**TASK OBJECTIVE:** Beginning with the opening line, restate the following material exactly, up through the line that contains "Ce site Web".

========

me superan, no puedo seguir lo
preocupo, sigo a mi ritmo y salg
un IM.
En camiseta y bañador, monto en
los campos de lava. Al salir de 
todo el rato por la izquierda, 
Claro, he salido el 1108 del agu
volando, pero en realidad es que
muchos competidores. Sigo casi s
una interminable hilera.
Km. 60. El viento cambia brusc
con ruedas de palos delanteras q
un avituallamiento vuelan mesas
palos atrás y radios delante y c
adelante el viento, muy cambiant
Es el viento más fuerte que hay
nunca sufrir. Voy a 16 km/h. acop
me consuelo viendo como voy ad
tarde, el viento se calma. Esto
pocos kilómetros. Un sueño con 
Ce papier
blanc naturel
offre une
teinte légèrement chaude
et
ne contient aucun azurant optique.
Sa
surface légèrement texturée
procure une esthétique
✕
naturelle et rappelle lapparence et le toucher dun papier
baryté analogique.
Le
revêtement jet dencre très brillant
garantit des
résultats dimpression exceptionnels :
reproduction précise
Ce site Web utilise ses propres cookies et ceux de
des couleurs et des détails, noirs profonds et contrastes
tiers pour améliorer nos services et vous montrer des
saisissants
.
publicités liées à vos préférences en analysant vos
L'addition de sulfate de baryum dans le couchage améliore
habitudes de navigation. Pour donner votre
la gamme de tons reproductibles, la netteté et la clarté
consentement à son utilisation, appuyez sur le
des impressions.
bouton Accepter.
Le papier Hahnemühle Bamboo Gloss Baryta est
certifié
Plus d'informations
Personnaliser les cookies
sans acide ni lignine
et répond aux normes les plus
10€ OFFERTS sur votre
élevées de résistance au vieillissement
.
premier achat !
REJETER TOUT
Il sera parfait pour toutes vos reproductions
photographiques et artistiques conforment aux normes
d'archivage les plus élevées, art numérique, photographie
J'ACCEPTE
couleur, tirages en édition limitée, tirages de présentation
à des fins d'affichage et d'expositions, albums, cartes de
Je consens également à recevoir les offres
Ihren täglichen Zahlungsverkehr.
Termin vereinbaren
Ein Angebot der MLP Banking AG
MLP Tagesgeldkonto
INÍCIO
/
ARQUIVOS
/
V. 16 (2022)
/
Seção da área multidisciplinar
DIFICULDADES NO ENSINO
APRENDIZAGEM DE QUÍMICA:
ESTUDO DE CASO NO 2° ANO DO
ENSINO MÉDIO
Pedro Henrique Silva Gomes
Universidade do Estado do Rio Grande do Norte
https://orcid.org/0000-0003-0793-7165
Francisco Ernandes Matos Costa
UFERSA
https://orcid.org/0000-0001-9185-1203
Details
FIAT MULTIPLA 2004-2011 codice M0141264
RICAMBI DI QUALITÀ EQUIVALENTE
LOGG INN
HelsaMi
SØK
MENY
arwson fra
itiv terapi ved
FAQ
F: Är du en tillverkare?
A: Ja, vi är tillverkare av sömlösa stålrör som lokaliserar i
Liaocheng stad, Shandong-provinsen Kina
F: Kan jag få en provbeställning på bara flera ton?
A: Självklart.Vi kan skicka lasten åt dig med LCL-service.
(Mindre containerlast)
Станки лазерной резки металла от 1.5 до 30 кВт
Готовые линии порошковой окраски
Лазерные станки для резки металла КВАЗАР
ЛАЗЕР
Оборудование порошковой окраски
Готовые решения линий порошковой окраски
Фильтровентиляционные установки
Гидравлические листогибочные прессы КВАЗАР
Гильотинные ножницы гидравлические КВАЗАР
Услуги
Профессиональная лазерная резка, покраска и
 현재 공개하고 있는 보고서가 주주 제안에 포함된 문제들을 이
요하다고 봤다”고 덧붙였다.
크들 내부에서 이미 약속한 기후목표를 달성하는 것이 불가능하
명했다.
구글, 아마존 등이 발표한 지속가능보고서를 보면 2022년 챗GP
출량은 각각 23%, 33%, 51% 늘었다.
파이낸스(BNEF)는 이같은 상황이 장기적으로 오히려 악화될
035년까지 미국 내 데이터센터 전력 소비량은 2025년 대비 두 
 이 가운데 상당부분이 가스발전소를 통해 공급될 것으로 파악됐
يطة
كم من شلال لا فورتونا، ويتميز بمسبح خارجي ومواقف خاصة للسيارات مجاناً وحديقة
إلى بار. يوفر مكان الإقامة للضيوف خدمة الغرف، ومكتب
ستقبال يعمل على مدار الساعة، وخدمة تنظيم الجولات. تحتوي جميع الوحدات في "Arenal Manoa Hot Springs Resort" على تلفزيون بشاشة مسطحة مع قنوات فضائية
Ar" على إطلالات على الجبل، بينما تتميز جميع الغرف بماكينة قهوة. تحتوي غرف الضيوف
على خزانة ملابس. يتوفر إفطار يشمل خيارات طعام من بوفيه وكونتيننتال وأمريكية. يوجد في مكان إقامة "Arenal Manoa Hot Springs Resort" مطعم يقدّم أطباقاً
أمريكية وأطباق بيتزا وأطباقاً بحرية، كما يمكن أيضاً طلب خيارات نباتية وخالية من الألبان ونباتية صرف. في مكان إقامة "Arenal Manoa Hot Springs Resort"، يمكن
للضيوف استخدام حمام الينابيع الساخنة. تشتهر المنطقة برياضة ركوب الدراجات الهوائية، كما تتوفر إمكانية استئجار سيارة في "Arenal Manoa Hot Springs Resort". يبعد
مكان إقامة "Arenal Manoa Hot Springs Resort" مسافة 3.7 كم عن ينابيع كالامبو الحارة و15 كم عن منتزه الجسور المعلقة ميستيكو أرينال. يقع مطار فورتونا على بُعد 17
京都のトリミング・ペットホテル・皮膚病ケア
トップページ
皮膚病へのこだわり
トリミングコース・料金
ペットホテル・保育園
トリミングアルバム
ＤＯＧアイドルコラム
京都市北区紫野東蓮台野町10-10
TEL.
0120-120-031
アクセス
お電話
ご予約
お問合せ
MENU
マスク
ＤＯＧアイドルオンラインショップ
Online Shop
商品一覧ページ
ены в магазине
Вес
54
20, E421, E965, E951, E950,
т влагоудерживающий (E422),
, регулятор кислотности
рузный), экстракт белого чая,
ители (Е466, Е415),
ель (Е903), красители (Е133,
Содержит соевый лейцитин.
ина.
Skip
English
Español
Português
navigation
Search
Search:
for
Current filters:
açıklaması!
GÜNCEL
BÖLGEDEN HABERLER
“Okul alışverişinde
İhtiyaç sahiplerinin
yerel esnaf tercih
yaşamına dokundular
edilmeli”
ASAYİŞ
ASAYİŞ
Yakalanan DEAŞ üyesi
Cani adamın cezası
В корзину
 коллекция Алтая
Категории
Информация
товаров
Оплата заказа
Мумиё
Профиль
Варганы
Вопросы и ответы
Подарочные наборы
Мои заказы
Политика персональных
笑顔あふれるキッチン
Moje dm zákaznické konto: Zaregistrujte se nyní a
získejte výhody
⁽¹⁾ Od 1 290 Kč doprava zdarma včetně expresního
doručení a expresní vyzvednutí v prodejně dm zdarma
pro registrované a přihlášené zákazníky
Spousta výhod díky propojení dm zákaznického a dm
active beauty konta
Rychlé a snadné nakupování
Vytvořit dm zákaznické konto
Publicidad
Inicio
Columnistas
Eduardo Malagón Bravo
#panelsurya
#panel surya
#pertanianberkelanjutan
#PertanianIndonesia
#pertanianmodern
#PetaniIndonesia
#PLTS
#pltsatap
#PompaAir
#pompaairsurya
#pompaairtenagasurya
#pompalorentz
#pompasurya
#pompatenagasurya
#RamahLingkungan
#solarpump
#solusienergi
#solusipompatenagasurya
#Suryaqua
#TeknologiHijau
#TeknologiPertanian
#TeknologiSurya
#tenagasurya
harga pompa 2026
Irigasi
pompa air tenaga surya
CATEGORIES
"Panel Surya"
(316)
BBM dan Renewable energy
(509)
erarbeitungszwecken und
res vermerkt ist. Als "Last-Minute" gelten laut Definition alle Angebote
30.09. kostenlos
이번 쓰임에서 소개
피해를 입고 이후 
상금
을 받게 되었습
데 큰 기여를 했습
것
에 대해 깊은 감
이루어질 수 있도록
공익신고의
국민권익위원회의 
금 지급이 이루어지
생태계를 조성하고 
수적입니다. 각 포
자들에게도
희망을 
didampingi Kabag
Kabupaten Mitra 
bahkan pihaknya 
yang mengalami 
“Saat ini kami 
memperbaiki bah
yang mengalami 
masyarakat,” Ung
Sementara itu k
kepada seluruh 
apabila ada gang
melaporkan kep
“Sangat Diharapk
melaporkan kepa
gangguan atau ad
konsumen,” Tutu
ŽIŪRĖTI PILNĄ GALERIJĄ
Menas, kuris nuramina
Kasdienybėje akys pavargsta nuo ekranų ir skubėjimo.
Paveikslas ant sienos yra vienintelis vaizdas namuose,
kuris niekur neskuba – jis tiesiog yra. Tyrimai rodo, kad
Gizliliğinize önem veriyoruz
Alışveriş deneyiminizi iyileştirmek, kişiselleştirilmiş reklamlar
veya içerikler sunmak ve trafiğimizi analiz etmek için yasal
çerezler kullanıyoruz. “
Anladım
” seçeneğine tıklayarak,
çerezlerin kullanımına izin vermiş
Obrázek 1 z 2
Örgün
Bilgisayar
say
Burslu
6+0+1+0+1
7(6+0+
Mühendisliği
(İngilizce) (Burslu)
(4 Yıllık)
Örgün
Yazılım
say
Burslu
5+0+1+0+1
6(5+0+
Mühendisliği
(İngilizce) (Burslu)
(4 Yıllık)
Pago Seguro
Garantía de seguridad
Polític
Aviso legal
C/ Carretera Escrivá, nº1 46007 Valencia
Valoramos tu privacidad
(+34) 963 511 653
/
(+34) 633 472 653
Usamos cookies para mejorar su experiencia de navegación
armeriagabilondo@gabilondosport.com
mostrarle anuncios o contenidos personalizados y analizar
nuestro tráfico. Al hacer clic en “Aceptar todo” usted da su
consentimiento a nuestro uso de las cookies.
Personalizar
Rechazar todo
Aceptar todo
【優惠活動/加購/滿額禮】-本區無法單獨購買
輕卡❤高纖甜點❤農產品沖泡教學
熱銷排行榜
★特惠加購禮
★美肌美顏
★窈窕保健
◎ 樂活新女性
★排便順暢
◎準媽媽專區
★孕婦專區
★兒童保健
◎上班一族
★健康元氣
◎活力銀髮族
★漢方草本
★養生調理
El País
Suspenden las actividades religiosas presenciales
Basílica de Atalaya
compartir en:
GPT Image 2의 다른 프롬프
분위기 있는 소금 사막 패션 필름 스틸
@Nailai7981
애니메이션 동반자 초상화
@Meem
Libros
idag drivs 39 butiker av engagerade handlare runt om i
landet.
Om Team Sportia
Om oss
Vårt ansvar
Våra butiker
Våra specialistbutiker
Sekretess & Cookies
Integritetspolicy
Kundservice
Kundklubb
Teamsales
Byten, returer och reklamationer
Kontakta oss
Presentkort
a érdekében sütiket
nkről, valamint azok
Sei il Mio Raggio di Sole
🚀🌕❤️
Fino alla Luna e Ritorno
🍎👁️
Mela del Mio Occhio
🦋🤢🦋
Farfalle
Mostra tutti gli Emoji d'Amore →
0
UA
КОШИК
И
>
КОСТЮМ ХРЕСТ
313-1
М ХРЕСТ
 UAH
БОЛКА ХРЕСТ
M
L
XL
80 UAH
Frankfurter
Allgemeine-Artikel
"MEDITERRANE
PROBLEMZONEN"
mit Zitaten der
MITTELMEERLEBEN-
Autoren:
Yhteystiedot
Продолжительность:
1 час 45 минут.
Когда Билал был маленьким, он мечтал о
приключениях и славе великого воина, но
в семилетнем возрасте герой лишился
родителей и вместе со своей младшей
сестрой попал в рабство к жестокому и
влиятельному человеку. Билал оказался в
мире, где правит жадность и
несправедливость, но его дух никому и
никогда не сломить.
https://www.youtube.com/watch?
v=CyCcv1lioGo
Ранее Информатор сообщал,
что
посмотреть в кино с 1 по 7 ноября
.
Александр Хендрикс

========

**EXERCISE OUTPUT:**
me superan, no puedo seguir lo
preocupo, sigo a mi ritmo y salg
un IM.
En camiseta y bañador, monto en
los campos de lava. Al salir de 
todo el rato por la izquierda, 
Claro, he salido el 1108 del agu
volando, pero en realidad es que
muchos competidores. Sigo casi s
una interminable hilera.
Km. 60. El viento cambia brusc
con ruedas de palos delanteras q
un avituallamiento vuelan mesas
palos atrás y radios delante y c
adelante el viento, muy cambiant
Es el viento más fuerte que hay
nunca sufrir. Voy a 16 km/h. acop
me consuelo viendo como voy ad
tarde, el viento se calma. Esto
pocos kilómetros. Un sueño con 
Ce papier
blanc naturel
offre une
teinte légèrement chaude
et
ne contient aucun azurant optique.
Sa
surface légèrement texturée
procure une esthétique
✕
naturelle et rappelle lapparence et le toucher dun papier
baryté analogique.
Le
revêtement jet dencre très brillant
garantit des
résultats dimpression exceptionnels :
reproduction précise
Ce site Web utilise ses propres cookies et ceux de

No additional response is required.